Crimen y Castigo
ROGER RICARDO LUIS
La soledad parece ser impermeable. Un silencio ancestral
cae sobre la selva, solo lo violenta el rumor de piedras del
paso inexorable del río junto al canto metálico de las
aves, al presagiar la caída de la tarde.
El grupo de la retaguardia va camino del vado de Puerto
Mauricio, el único lugar de la zona por donde puede cruzarse
Río Grande, según el guía, el campesino Honorato Rojas.
La
pequeña tropa la comanda Joaquín y con ellos va Tania, la
única mujer de la guerrilla.
Los 30 soldados del ejército esperan, ansiosos, el
momento de disparar sobre los blancos perfectos que se
dibujarían en las miras de sus fusiles automáticos. Sed de
sangre y de dinero los mantiene en acecho. El miedo lo
llevan por dentro, dispuesto a saltar con la saña propia de
los cobardes.
Tres días atrás, el capitán Mario Vargas daba órdenes
precisas a Honorato de hacerlos cruzar exactamente por el
punto que le decía, no más allá de las tres de la
tarde. Apenas
72 horas después, el traidor recibe en su casa, por tercera vez,
a un grupo de combatientes. La primera vez, le piden
colaborar. Al que llaman Médico, atiende a los hijos enfermos;
hasta uno al que dicen Ramón, pide tomarle fotos. En la
segunda oportunidad, a pesar del miedo, brinda ayuda a otro
grupo; pero es detenido por el ejército. Es en Santa Cruz
donde le dan a escoger entre ser informante o pasar el resto de
la vida en la cárcel.
Son las cinco de la tarde de aquel 31 de agosto de 1967;
llevan cerca de dos horas de tensa espera. El capitán
Vargas mira su reloj una y otra vez. Maldice. Le teme a la
noche. Está a punto de desistir de la emboscada, cuando
descubre entre el monte al campesino y al que llamaban
Braulio.
La víspera, el traidor indica un lugar para acampar a Joaquín
y
su gente. Promete, además, ayudarles a cruzar el río al otro
día.
Esa noche va hacia Vallegrande para poner en manos del
verdugo a los guerrilleros.
El oficial da la orden de no disparar hasta que todos no
estén en el río. Allí, si bien el agua tiene un lecho
bajo, las
piedras sueltas hacen muy difícil cualquier intento de
repliegue: no tendrán escapatoria ante el fuego que se
desatará en apenas unos minutos.
La retaguardia resiste durante meses la demora del regreso del
Che, aislada, acosada permanentemente por el ejército,
obligada a marchas agotadoras, sin probar apenas un bocado,
limitada en sus movimientos a causa de los enfermos y lastrada
por los integrantes de la resaca que, como se esperaba fueron
desertando, carentes de los recursos básicos.

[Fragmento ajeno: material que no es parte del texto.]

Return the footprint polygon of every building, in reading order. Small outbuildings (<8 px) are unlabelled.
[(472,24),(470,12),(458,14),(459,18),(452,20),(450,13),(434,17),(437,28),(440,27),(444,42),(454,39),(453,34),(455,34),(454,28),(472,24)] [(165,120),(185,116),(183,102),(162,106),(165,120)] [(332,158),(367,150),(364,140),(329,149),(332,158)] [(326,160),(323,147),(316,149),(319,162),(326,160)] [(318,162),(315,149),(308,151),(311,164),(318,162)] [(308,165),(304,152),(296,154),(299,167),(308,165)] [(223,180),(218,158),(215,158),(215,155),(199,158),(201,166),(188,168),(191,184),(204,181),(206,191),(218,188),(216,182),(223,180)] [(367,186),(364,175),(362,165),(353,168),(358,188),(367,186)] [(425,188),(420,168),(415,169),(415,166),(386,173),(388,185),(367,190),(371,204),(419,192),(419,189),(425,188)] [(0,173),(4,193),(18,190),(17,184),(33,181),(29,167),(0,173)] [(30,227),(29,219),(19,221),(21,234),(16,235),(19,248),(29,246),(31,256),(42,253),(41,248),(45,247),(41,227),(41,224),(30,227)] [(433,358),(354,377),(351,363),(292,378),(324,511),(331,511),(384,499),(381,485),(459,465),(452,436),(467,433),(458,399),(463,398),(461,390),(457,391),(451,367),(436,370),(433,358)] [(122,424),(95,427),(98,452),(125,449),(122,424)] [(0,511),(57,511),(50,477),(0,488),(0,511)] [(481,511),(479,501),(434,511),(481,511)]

Desde su ubicación, en la ribera opuesta donde ahora se
dibujaban las dos siluetas, algo le llama la atención al
sicario uniformado. Ve que, de repente, se detienen.
Hasta le parece percibir una discusión y con ello una
sospecha de Braulio. El cubano advierte numerosas
pisadas frescas. Honorato lo calma, momentáneamente,
diciéndole que son de sus hijos, quienes suelen cuidar
los animales cuando bajan a beber agua. Terminado el
incidente, el traidor se despide del guerrillero.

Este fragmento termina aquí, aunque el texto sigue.